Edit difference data
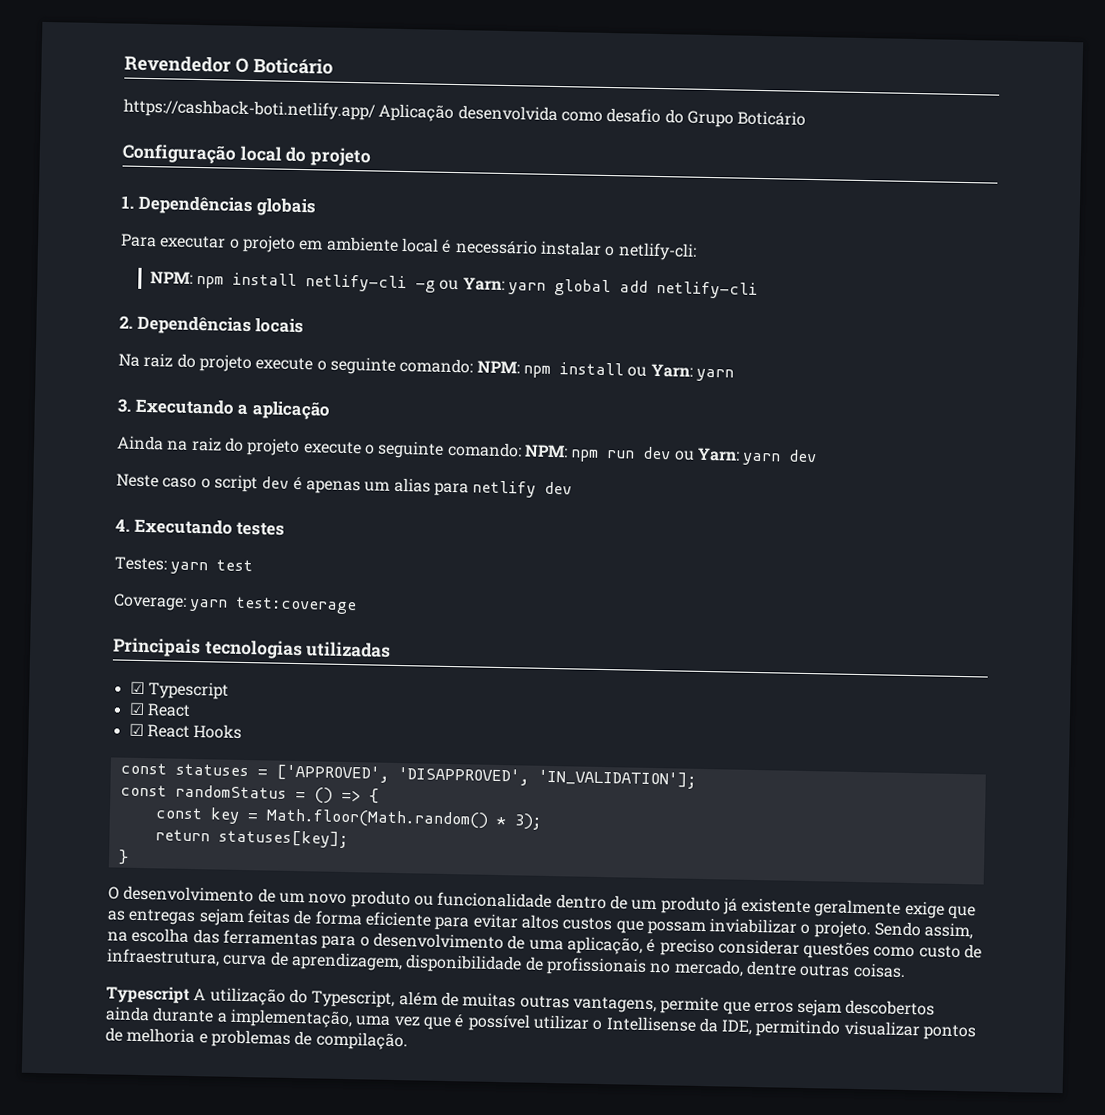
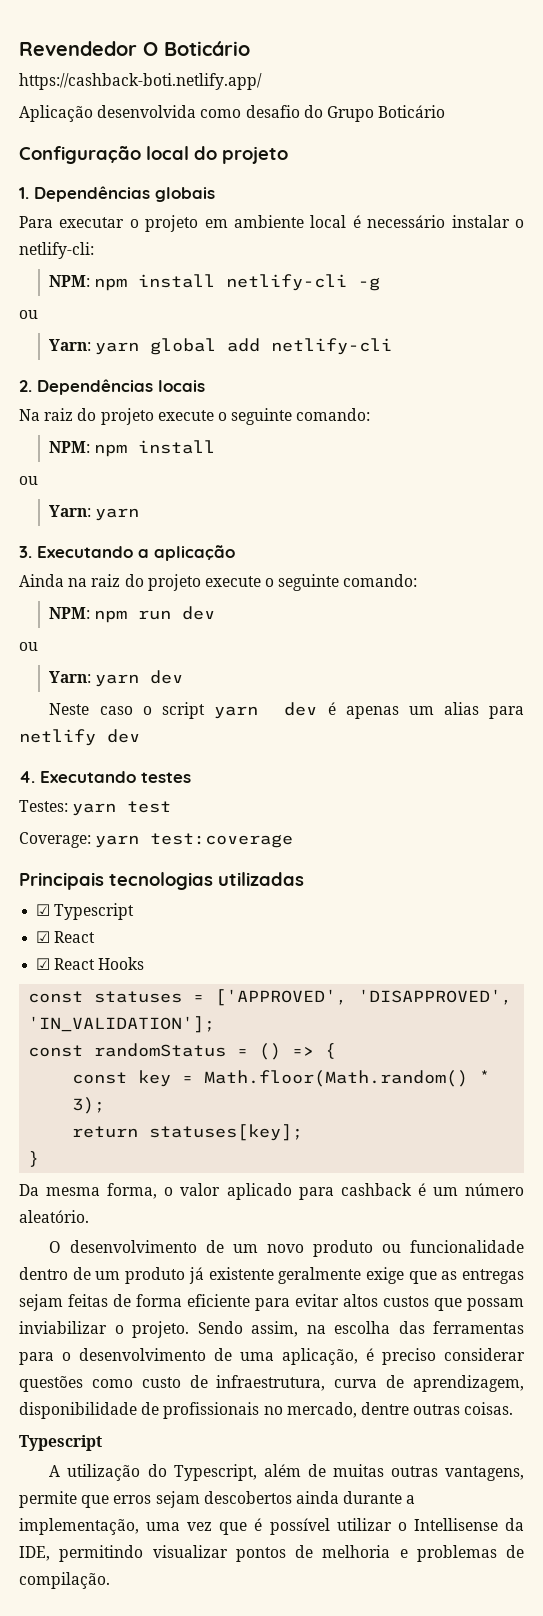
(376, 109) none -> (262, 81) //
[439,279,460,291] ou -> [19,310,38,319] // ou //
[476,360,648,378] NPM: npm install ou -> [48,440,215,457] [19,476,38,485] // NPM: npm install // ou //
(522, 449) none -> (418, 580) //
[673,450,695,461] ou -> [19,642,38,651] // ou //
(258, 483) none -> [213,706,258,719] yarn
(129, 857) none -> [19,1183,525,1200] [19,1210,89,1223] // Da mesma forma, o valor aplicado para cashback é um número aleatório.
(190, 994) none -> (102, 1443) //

#### [WHAT TO DO]
Set down each entry above exactly as it appears. Omit the pictures.

#### [ANSWER FOR THE TASK]
(376, 109) none -> (262, 81) //
[439,279,460,291] ou -> [19,310,38,319] // ou //
[476,360,648,378] NPM: npm install ou -> [48,440,215,457] [19,476,38,485] // NPM: npm install // ou //
(522, 449) none -> (418, 580) //
[673,450,695,461] ou -> [19,642,38,651] // ou //
(258, 483) none -> [213,706,258,719] yarn
(129, 857) none -> [19,1183,525,1200] [19,1210,89,1223] // Da mesma forma, o valor aplicado para cashback é um número aleatório.
(190, 994) none -> (102, 1443) //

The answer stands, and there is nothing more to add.